Depuis plus de dix ans, des archéologues fouillent à Lingjing, en Chine centrale, des ossements animaux et des outils de pierre associés à un parent éteint de l’homme moderne : Homo juluensis. Une nouvelle étude publiée dans le Journal of Human Evolution redate le niveau concerné à environ 146 000 ans.

Une date qui change tout

Ce recalage place l’occupation en pleine période glaciaire, et non dans un épisode tempéré comme on le supposait. « On imagine souvent la créativité comme quelque chose qui s’épanouit dans les périodes fastes », observe Yuchao Zhao, conservateur adjoint pour l’archéologie de l’Asie orientale au Field Museum de Chicago et premier auteur. « Découvrir que ces outils ont été fabriqués pendant une glaciation rude raconte une autre histoire. »

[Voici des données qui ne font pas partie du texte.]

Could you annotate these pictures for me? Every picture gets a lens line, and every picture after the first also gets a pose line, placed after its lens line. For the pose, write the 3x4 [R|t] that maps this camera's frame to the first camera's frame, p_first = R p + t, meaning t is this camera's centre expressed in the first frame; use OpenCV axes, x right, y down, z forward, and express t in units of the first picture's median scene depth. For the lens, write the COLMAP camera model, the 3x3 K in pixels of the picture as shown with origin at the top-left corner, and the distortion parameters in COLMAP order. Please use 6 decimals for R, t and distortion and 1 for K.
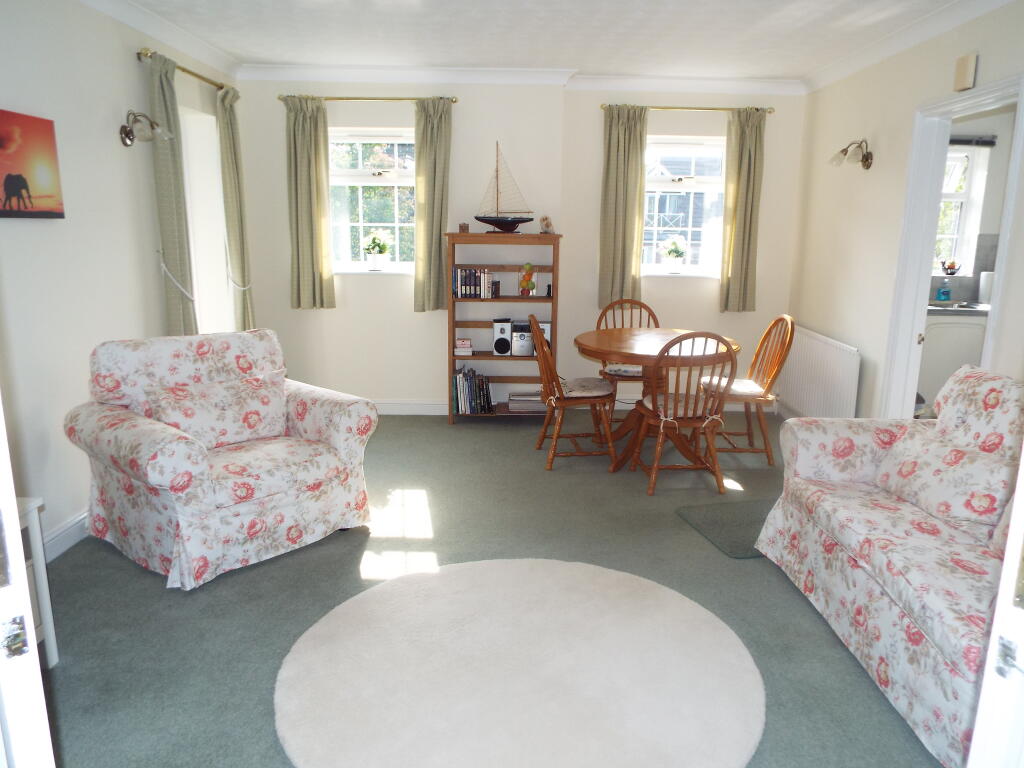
lens RADIAL K [[758.5, 0, 513.1], [0, 758.5, 398.0], [0, 0, 1]] dist [-0.001244, 0.001822]
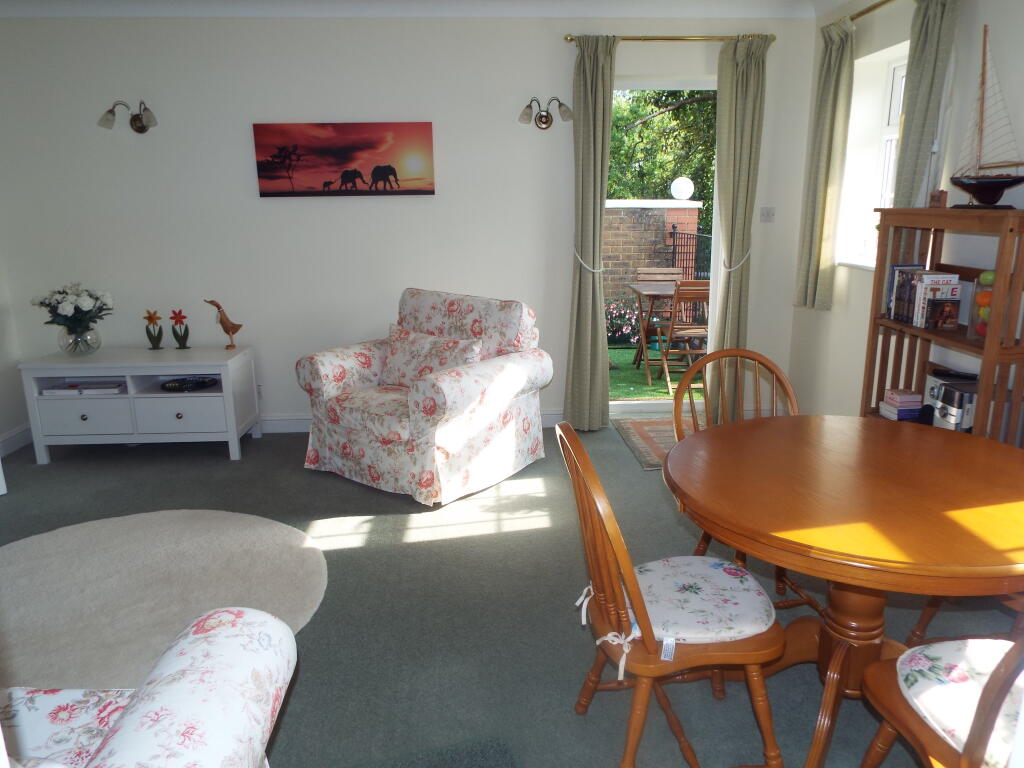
lens RADIAL K [[741.5, 0, 520.8], [0, 741.5, 385.5], [0, 0, 1]] dist [-0.026399, 0.009206]
pose [[0.059523, 0.233076, -0.970635, 0.744562], [-0.215845, 0.952361, 0.215451, -0.225208], [0.974612, 0.196683, 0.106996, 1.049745]]
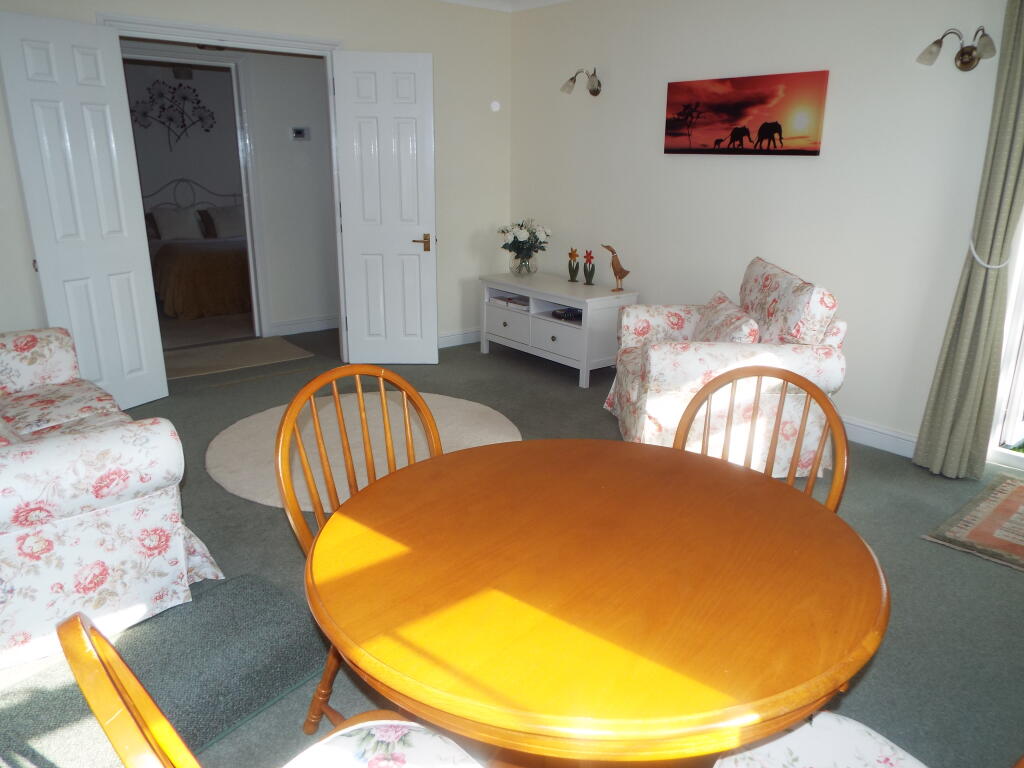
lens RADIAL K [[741.5, 0, 520.8], [0, 741.5, 385.5], [0, 0, 1]] dist [-0.026399, 0.009206]
pose [[-0.757007, 0.171726, -0.630436, 0.520378], [-0.171266, 0.878964, 0.445073, -0.344932], [0.630562, 0.444896, -0.635972, 1.556773]]
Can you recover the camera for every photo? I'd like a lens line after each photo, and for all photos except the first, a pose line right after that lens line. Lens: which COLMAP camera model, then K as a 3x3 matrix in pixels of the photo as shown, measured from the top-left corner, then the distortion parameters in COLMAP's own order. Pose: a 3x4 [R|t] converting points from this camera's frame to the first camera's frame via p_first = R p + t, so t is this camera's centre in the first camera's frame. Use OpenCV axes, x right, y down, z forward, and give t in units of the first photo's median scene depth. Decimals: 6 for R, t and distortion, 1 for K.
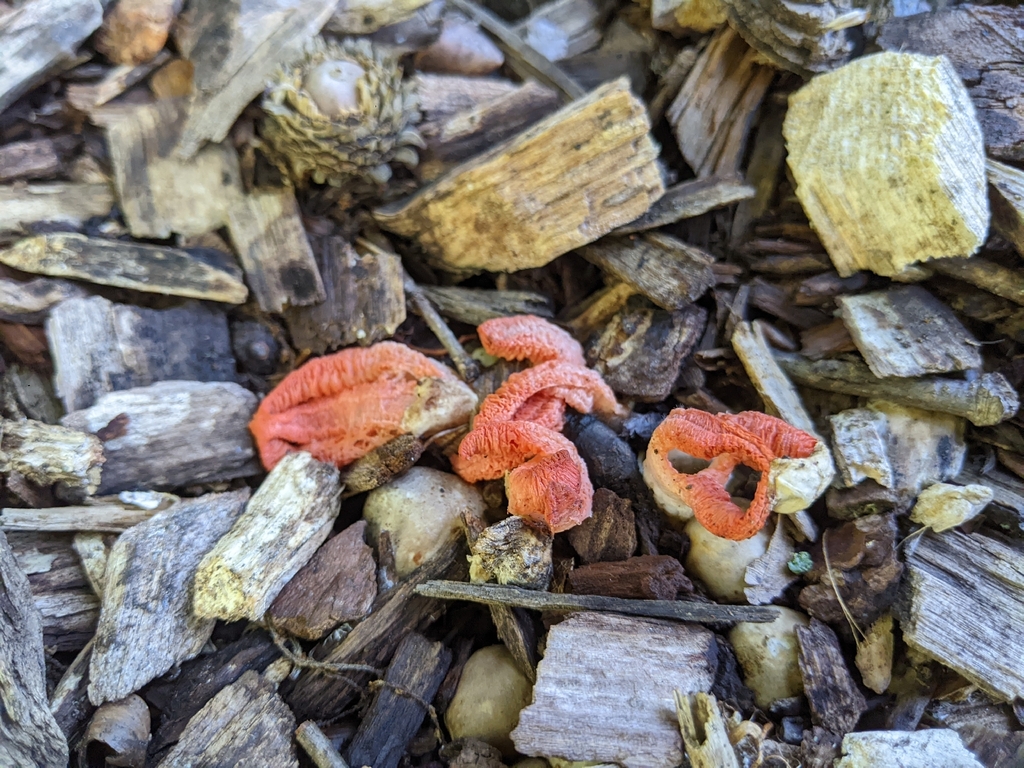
lens RADIAL K [[938.0, 0, 512.0], [0, 938.0, 384.0], [0, 0, 1]] dist [-0.008923, -0.002991]
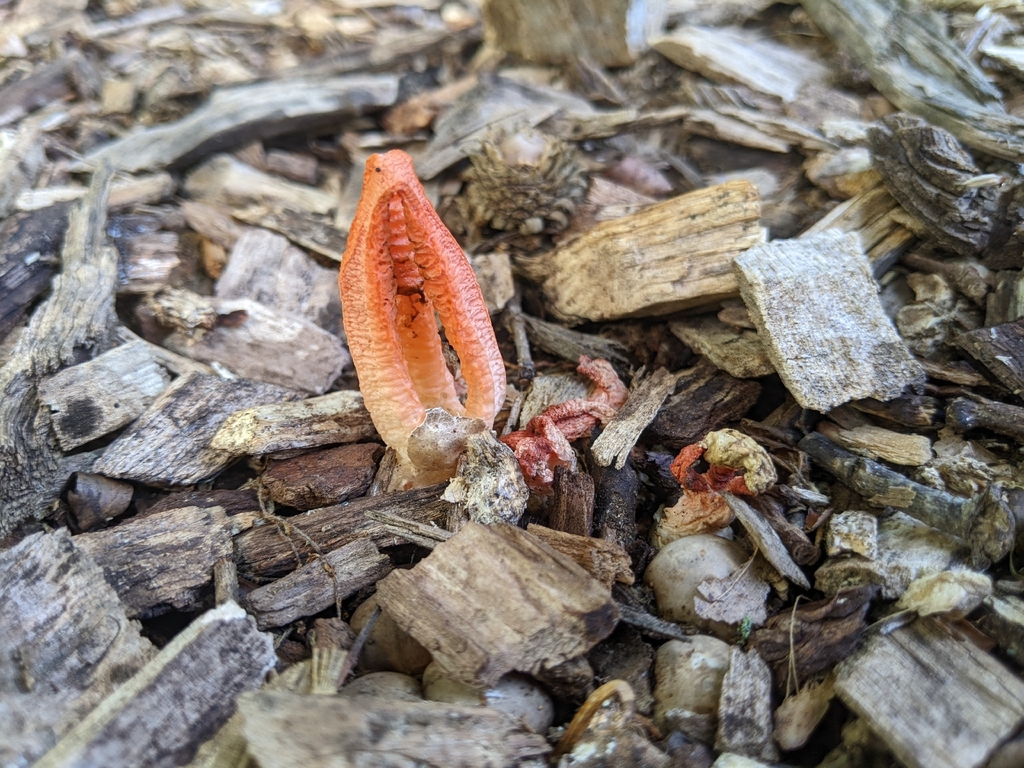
lens RADIAL K [[938.0, 0, 512.0], [0, 938.0, 384.0], [0, 0, 1]] dist [-0.008923, -0.002991]
pose [[0.906552, 0.300018, -0.296906, 0.287573], [-0.389641, 0.865301, -0.315331, 0.387925], [0.162308, 0.401551, 0.901340, 0.032789]]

Homo juluensis reste mal connu : un mélange de caractères observés chez plusieurs groupes humains anciens, un très grand cerveau, des traits partagés avec des populations archaïques d’Asie orientale et avec les Néandertaliens d’Europe. Les chercheurs estiment que ces populations ont pu interagir avec les ancêtres des humains modernes.

Ce que révèle un nucléus discoïde

À première vue, ces nucléus en forme de disque n’ont rien d’extraordinaire. L’analyse détaillée montre pourtant un procédé de fabrication très organisé : certains sont travaillés régulièrement sur les deux faces, d’autres suivent un schéma délibéré où une face sert de plan de frappe et l’autre est préparée pour produire des éclats tranchants.

Ce n’était pas une production d’éclats improvisée, mais une technologie qui exigeait planification, précision et une connaissance fine de la mécanique de fracture de la pierre.

Ces conceptions asymétriques supposent de gérer le bloc comme un objet en trois dimensions, avec un plan à plusieurs coups d’avance. Cela invalide l’idée, longtemps admise, que l’Asie orientale du Pléistocène moyen final (300 000 à 120 000 ans) accusait un retard technologique sur l’Afrique et l’Europe.